CVE-2025-60892 identifies a security vulnerability in Raspberry Pi Imager version 1.9.6 for Windows, specifically within its OS customization feature that manages SSH public key authentication. The imager is designed to allow users to customize Raspberry Pi OS images, including adding SSH public keys to the authorized_keys file to enable secure remote login. However, this vulnerability causes the imager to re-add the user's id_rsa.pub key from their local Windows machine to the authorized_keys file on the Raspberry Pi even after the user explicitly deletes the key through the user interface. This unintended behavior creates an attack surface by allowing SSH access with a key that the user intended to remove, potentially enabling unauthorized access if an attacker gains control or access to the local Windows environment or the imager process. The vulnerability does not currently have a CVSS score and no known exploits have been reported in the wild. Exploitation requires the attacker to have access to the Windows machine running the imager and to use the OS customization feature to prepare the Raspberry Pi image. The flaw affects the confidentiality and integrity of the Raspberry Pi device by potentially allowing unauthorized SSH logins, which could lead to further compromise of the device and connected networks. The issue is specific to the Windows version of the imager and version 1.9.6, with no information about other versions being affected. No patches or updates have been linked yet, indicating users should exercise caution and monitor for updates. The vulnerability is particularly relevant for environments where Raspberry Pi devices are deployed with customized OS images, such as educational institutions, industrial IoT setups, and development environments.

For European organizations, this vulnerability poses a risk primarily to the confidentiality and integrity of Raspberry Pi devices configured using the affected imager version. Unauthorized SSH access could allow attackers to execute arbitrary commands, install malware, or pivot to other network resources, potentially compromising sensitive data and operational technology. Organizations using Raspberry Pi devices in critical infrastructure, research, or industrial automation may face operational disruptions or data breaches. The risk is heightened in environments where physical security is limited or where the Windows machines used for imaging are shared or less secure. While the vulnerability does not directly affect availability, unauthorized access could lead to device misconfiguration or denial of service through malicious actions. The lack of known exploits reduces immediate risk but does not eliminate the threat, especially as attackers may develop exploits once the vulnerability becomes widely known. European organizations relying on Raspberry Pi for prototyping, IoT deployments, or educational purposes should assess their exposure and implement controls to prevent unauthorized access.

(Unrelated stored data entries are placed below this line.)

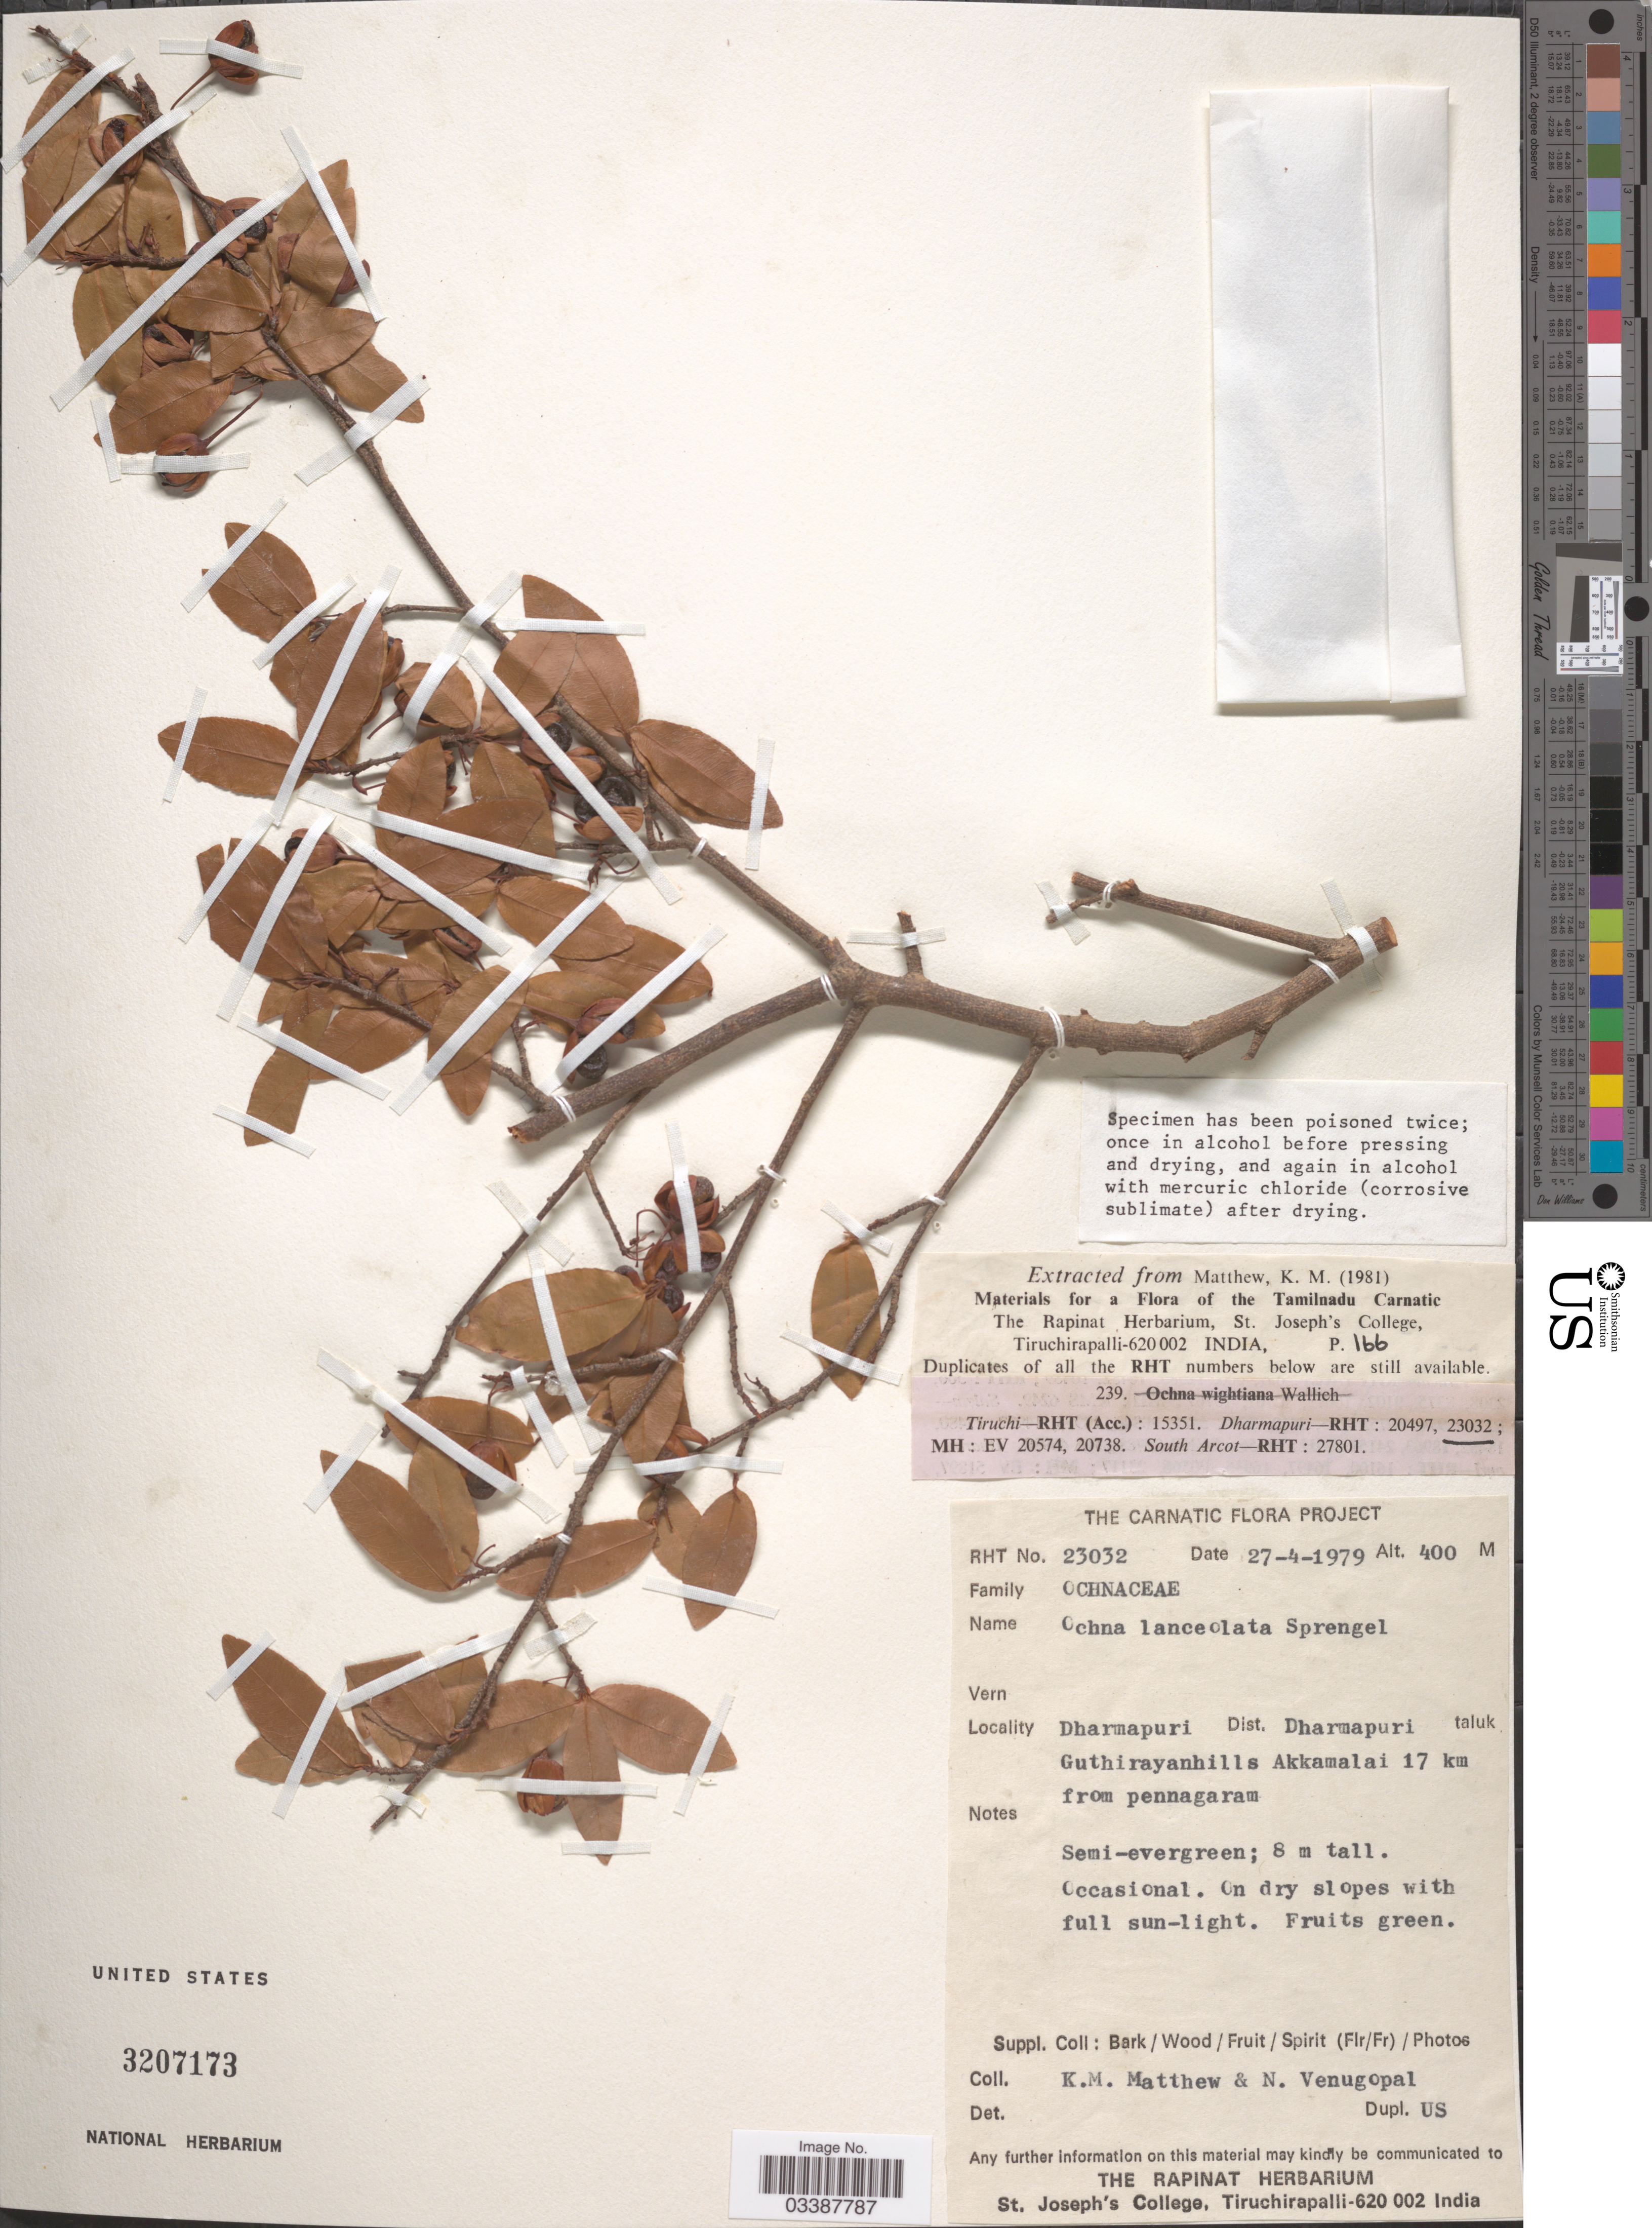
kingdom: Plantae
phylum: Tracheophyta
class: Magnoliopsida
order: Malpighiales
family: Ochnaceae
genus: Ochna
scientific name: Ochna lanceolata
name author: Spreng.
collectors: K. M. Matthew & N. Venugopal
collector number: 23032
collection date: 1979-04-27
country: India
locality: Dharmapuri Dist. Dharmapuri. Taluk Guthirayanhills Akkamalai 17 km from pennagaram.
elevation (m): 400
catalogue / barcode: US 3207173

1. Avoid using Raspberry Pi Imager version 1.9.6 on Windows for OS customization until a patch is released. 2. Manually verify and clean the authorized_keys file on Raspberry Pi devices after imaging to ensure only intended keys are present. 3. Use alternative imaging tools or methods that do not exhibit this behavior, such as imaging on Linux or macOS if feasible. 4. Restrict access to Windows machines used for imaging to trusted personnel and secure them with strong authentication and endpoint protection. 5. Monitor Raspberry Pi devices for unauthorized SSH logins and implement network segmentation to limit potential lateral movement. 6. Stay updated with Raspberry Pi Foundation announcements for patches or updated imager versions addressing this vulnerability. 7. Educate users about the risks of SSH key management and the importance of verifying authorized_keys content post-imaging. 8. Consider disabling SSH key authentication temporarily if practical and use alternative secure access methods until the issue is resolved.